Dataset entries

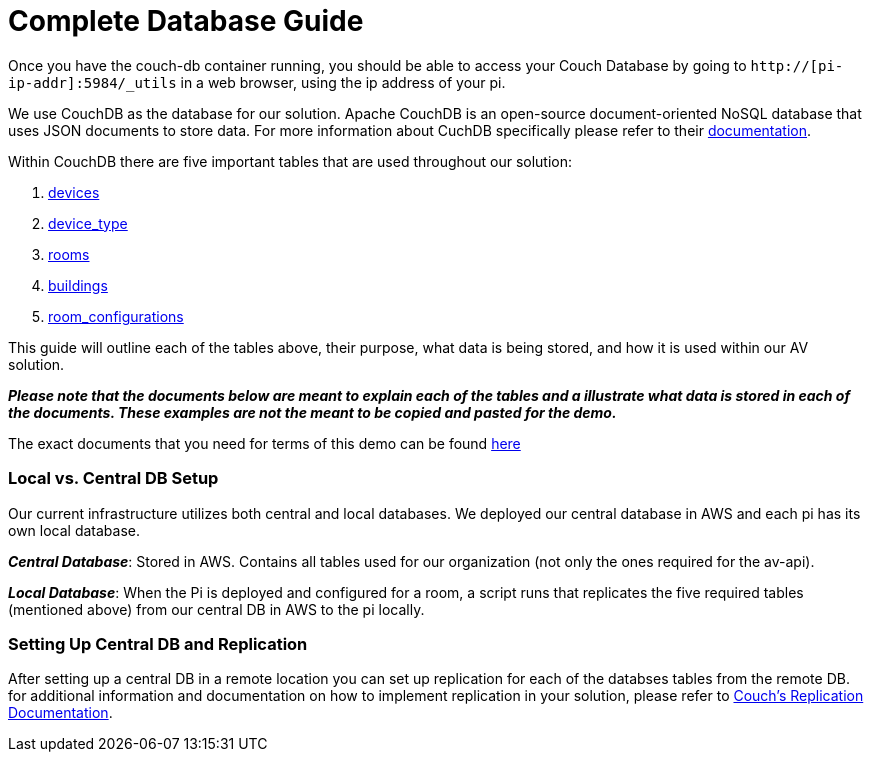 = Complete Database Guide

Once you have the couch-db container running, you should be able to access your Couch Database by going to `+http://[pi-ip-addr]:5984/_utils+` in a web browser, using the ip address of your pi.

We use CouchDB as the database for our solution. Apache CouchDB is an open-source document-oriented NoSQL database
that uses JSON documents to store data. For more information about CuchDB specifically please refer to their http://docs.couchdb.org/en/stable/intro/index.html[documentation].
 
Within CouchDB there are five important tables that are used throughout our solution:

. xref:devices.adoc[devices]
. xref:device_type.adoc[device_type]
. xref:rooms.adoc[rooms]
. xref:buildings.adoc[buildings]
. xref:room_configurations.adoc[room_configurations]

This guide will outline each of the tables above, their purpose, what data is being stored, and how it is used within our AV solution.

*_Please note that the documents below are meant to explain each of the tables and a illustrate what data is stored in each of the documents. These examples are not the meant to be copied and pasted for the demo._* 

The exact documents that you need for terms of this demo can be found xref:DemoDB.adoc[here]

=== Local vs. Central DB Setup

Our current infrastructure utilizes both central and local databases. We deployed our central database in AWS and each pi has its own local database. 

*_Central Database_*: Stored in AWS. Contains all tables used for our organization (not only the ones required for the av-api).

*_Local Database_*: When the Pi is deployed and configured for a room, a script runs that replicates the five required tables (mentioned above) from our central DB in AWS to the pi locally.

=== Setting Up Central DB and Replication

After setting up a central DB in a remote location you can set up replication for each of the databses tables from the remote DB. for additional information and documentation on how to implement replication in your solution, please refer to https://guide.couchdb.org/draft/replication.html[Couch's Replication Documentation].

Aim of the task:
Please reproduce the entries above exactly, omitting every picture.

Written response:
 = Complete Database Guide

Once you have the couch-db container running, you should be able to access your Couch Database by going to `+http://[pi-ip-addr]:5984/_utils+` in a web browser, using the ip address of your pi.

We use CouchDB as the database for our solution. Apache CouchDB is an open-source document-oriented NoSQL database
that uses JSON documents to store data. For more information about CuchDB specifically please refer to their http://docs.couchdb.org/en/stable/intro/index.html[documentation].
 
Within CouchDB there are five important tables that are used throughout our solution:

. xref:devices.adoc[devices]
. xref:device_type.adoc[device_type]
. xref:rooms.adoc[rooms]
. xref:buildings.adoc[buildings]
. xref:room_configurations.adoc[room_configurations]

This guide will outline each of the tables above, their purpose, what data is being stored, and how it is used within our AV solution.

*_Please note that the documents below are meant to explain each of the tables and a illustrate what data is stored in each of the documents. These examples are not the meant to be copied and pasted for the demo._* 

The exact documents that you need for terms of this demo can be found xref:DemoDB.adoc[here]

=== Local vs. Central DB Setup

Our current infrastructure utilizes both central and local databases. We deployed our central database in AWS and each pi has its own local database. 

*_Central Database_*: Stored in AWS. Contains all tables used for our organization (not only the ones required for the av-api).

*_Local Database_*: When the Pi is deployed and configured for a room, a script runs that replicates the five required tables (mentioned above) from our central DB in AWS to the pi locally.

=== Setting Up Central DB and Replication

After setting up a central DB in a remote location you can set up replication for each of the databses tables from the remote DB. for additional information and documentation on how to implement replication in your solution, please refer to https://guide.couchdb.org/draft/replication.html[Couch's Replication Documentation].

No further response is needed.